The governor, widely seen as a potential 2016 presidential candidate, will propose lengthening the school day and the school year, according to excerpts of the speech, which were obtained by The Associated Press.
Christie says children who spend more time in school are better prepared academically. He’s expected to leave details of the proposal, which are being worked out with Education Commissioner Chris Cerf, for another day.
The plan could antagonize an old adversary, the powerful public teachers’ union, with which Christie has clashed over pension and tenure changes. The New Jersey Education Association spent millions of dollars in anti-Christie advertising during last year’s gubernatorial campaign, which he won easily.
Christie hopes to shift focus from investigations by the Democrat-led Legislature and U.S. attorney’s office into allegations his loyalists orchestrated crippling traffic jams in Fort Lee, the town at the mouth of the George Washington Bridge, to punish its Democratic mayor for not endorsing his re-election bid. The bridge, which connects New Jersey and New York City, is one of the busiest in the nation. Four people close to Christie have lost their jobs in the scandal, including a top aide in his administration and his two-time campaign manager.
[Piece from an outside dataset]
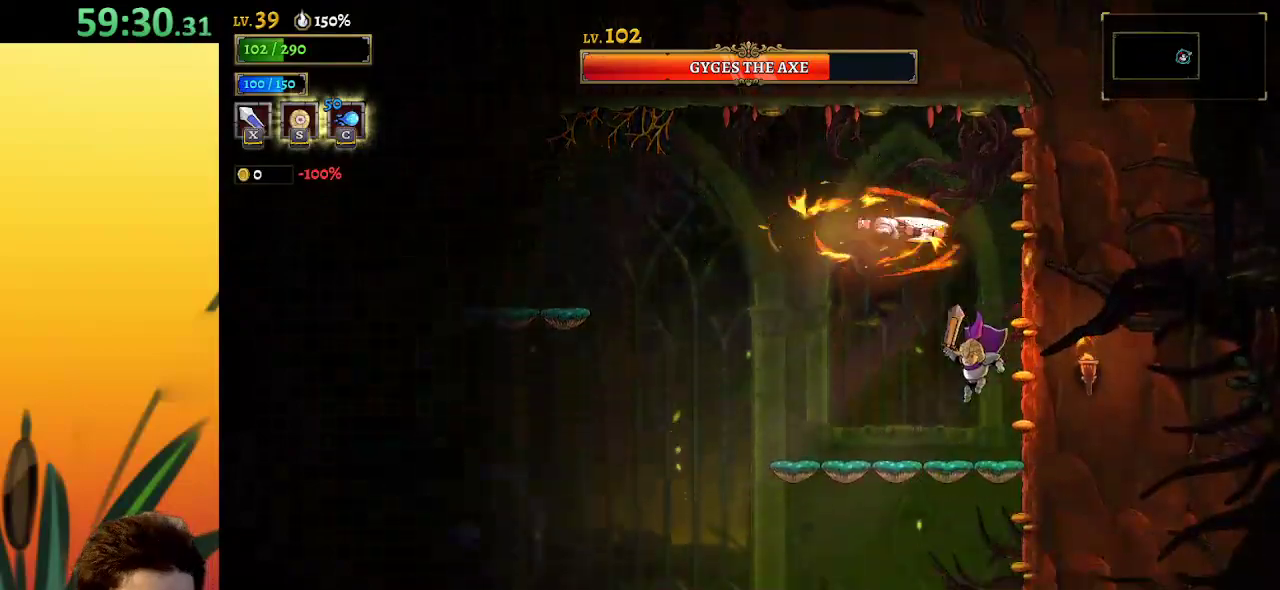
{"keys": ["left", "right"], "events": [[500, "right", "down"]]}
Subpoenaed emails released last week show additional members of Christie’s inner circle were told about the scheme in the weeks after it unfolded in September, but there is no evidence linking him to its planning or execution.
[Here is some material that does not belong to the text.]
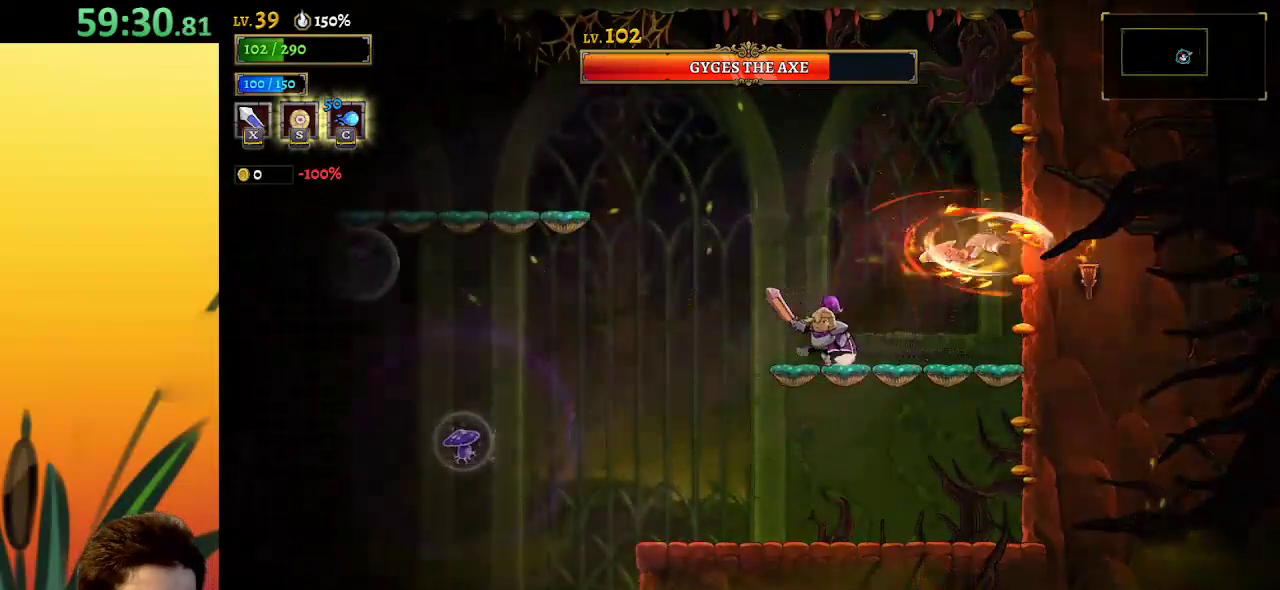
{"keys": ["x"], "events": [[50, "left", "up"], [50, "x", "down"], [100, "right", "up"], [150, "x", "up"], [484, "x", "down"]]}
Christie has apologized for the traffic jams, which delayed emergency vehicles, school buses and countless commuters for four days, and said they “blindsided” him. He has called his staff’s behavior “stupid.”
Christie sought to retool K-12 schooling with mixed success during his first term. He successfully overhauled century-old teacher tenure rules, essentially eliminating lifetime tenure.
But the Democrat-led Legislature has not gone along with his voucher plan, which would allow children in failing schools to attend classes elsewhere, including at private or parochial schools. Opponents say government should be fixing public schools for all students rather than providing an alternative to a lucky few.
Christie also is expected to revive his push for property tax relief. A 10 percent tax cut he proposed midway through his first term has gone nowhere.
Christie, who defeated Democratic state Sen. Barbara Buono to win re-election, is set to be inaugurated for his second term on Jan. 21.